#### Task
Whenever a line in the entries below contains "regions", copy that line.

[[ Source information open ]]

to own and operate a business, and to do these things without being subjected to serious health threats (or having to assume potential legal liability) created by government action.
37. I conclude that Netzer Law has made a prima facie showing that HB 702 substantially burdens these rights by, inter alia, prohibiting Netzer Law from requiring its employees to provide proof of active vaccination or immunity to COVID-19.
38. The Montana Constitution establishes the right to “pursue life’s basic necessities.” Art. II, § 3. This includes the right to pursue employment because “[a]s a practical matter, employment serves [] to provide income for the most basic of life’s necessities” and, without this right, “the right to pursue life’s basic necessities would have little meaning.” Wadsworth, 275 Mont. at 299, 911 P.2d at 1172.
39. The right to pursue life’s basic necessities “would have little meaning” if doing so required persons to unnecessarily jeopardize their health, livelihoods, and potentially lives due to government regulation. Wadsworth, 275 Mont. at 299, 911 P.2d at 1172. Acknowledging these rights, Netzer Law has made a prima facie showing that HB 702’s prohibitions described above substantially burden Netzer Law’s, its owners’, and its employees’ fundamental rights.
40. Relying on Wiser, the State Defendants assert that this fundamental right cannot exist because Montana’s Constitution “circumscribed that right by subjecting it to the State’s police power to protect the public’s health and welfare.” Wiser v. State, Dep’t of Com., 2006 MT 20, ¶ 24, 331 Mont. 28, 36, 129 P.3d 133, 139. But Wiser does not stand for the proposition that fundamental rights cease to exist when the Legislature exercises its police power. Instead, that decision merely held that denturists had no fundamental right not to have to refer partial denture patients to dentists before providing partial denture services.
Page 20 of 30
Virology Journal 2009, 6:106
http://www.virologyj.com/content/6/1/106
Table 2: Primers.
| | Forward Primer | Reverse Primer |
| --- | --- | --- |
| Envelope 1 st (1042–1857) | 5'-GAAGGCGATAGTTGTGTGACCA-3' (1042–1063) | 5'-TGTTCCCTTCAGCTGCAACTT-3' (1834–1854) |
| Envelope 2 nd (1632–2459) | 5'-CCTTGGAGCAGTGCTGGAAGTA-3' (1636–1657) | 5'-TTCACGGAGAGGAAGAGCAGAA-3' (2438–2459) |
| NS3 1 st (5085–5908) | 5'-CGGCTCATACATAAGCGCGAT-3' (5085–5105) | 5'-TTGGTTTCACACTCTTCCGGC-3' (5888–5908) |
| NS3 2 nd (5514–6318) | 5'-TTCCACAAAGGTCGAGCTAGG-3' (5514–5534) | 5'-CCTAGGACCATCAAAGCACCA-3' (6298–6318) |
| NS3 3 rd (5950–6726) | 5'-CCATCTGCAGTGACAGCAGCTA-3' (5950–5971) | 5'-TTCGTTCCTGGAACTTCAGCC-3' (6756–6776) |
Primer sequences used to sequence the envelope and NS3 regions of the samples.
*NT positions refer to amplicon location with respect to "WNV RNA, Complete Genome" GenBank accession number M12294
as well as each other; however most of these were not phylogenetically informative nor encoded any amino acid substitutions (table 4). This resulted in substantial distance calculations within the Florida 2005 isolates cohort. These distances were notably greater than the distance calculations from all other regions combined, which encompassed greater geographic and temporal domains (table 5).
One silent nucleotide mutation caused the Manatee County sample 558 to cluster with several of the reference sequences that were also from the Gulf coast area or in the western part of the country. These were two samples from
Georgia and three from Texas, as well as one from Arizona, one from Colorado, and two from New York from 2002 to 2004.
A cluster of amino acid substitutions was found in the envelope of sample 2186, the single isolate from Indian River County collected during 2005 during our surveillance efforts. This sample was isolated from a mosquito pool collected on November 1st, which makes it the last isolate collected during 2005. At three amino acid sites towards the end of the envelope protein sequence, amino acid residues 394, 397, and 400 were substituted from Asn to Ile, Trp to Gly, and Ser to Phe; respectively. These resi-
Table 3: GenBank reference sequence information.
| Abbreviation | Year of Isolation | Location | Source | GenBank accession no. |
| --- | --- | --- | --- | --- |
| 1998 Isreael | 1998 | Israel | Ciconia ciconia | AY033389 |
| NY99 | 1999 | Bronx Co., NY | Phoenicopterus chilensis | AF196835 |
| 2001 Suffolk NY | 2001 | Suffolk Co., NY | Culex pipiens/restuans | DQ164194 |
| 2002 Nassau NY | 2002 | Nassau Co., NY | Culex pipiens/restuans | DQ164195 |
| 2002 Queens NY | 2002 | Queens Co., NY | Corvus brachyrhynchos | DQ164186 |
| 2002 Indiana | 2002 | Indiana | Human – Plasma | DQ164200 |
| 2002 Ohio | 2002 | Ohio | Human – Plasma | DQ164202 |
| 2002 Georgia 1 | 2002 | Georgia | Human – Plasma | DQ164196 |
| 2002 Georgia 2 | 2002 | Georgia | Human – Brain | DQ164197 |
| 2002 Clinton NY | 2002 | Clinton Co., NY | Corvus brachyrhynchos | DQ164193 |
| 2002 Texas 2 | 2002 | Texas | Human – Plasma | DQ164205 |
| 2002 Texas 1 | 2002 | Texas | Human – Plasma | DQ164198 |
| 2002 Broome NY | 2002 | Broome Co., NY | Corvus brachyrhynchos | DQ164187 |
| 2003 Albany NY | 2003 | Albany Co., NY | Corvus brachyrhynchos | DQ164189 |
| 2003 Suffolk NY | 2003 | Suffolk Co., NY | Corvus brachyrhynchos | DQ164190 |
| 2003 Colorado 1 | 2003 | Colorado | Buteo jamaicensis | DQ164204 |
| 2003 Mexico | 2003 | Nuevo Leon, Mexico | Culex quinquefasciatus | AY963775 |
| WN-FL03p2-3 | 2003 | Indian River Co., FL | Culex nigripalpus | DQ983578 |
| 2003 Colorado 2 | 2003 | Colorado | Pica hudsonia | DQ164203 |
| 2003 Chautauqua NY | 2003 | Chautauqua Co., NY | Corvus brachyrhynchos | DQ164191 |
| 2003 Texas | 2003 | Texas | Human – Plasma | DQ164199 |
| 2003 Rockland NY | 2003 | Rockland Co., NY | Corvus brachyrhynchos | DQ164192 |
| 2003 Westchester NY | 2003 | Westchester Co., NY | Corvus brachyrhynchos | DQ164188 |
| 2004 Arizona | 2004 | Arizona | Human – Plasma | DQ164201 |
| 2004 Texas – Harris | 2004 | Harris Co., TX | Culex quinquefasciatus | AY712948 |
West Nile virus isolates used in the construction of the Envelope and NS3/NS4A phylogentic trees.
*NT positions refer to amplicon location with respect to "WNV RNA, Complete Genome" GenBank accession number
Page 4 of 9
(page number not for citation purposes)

[[ Source information closed ]]

#### The answer
Primer sequences used to sequence the envelope and NS3 regions of the samples.
as well as each other; however most of these were not phylogenetically informative nor encoded any amino acid substitutions (table 4). This resulted in substantial distance calculations within the Florida 2005 isolates cohort. These distances were notably greater than the distance calculations from all other regions combined, which encompassed greater geographic and temporal domains (table 5).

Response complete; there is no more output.